_Instructions to follow_: Select every line of the material that contains the word "processing" and copy each one out.

_Material for the task_:
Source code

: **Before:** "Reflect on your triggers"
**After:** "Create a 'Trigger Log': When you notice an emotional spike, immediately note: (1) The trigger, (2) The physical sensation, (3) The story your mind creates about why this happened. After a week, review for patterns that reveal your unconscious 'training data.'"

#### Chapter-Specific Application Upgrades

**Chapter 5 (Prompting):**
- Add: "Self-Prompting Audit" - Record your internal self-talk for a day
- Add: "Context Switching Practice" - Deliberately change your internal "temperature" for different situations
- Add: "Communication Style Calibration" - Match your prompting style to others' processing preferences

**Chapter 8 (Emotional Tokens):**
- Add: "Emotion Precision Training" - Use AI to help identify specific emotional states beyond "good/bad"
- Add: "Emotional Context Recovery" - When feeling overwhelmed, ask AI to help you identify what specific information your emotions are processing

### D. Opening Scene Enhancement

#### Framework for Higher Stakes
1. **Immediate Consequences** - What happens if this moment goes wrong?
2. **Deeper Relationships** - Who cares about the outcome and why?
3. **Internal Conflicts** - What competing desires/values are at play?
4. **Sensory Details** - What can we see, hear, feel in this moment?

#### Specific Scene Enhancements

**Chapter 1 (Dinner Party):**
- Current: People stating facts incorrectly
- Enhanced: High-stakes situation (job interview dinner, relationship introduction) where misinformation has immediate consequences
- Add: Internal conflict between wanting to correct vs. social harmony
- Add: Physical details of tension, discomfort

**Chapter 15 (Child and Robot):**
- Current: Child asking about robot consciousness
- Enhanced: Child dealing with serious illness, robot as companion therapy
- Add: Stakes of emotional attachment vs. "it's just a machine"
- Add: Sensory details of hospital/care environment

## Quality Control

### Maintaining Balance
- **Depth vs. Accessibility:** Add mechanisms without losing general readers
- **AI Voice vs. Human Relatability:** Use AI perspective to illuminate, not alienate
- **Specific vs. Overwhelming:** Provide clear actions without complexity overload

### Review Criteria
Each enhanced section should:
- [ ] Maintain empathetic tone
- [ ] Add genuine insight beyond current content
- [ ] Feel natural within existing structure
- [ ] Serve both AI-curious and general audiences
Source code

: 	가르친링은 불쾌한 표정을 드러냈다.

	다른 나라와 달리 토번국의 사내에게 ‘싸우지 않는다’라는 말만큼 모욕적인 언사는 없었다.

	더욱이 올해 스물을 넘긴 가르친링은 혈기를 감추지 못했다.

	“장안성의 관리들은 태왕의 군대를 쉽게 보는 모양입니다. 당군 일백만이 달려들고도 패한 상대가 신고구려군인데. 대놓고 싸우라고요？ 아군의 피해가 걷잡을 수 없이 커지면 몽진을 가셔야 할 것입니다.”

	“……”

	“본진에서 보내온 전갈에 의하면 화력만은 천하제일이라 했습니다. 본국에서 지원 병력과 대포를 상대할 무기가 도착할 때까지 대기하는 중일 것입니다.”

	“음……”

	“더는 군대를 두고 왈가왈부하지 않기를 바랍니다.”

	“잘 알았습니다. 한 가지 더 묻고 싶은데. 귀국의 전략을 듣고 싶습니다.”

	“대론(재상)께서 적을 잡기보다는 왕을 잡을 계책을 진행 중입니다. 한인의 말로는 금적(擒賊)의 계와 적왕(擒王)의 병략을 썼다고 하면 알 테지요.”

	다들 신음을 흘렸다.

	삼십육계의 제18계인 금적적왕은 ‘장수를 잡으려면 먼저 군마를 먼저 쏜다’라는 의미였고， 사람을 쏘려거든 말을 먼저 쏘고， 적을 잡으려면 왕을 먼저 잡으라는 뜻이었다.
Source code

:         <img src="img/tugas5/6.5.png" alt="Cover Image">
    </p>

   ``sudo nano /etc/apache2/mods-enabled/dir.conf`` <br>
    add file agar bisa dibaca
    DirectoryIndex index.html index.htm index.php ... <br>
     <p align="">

_Solution below_:
- Add: "Communication Style Calibration" - Match your prompting style to others' processing preferences
- Add: "Emotional Context Recovery" - When feeling overwhelmed, ask AI to help you identify what specific information your emotions are processing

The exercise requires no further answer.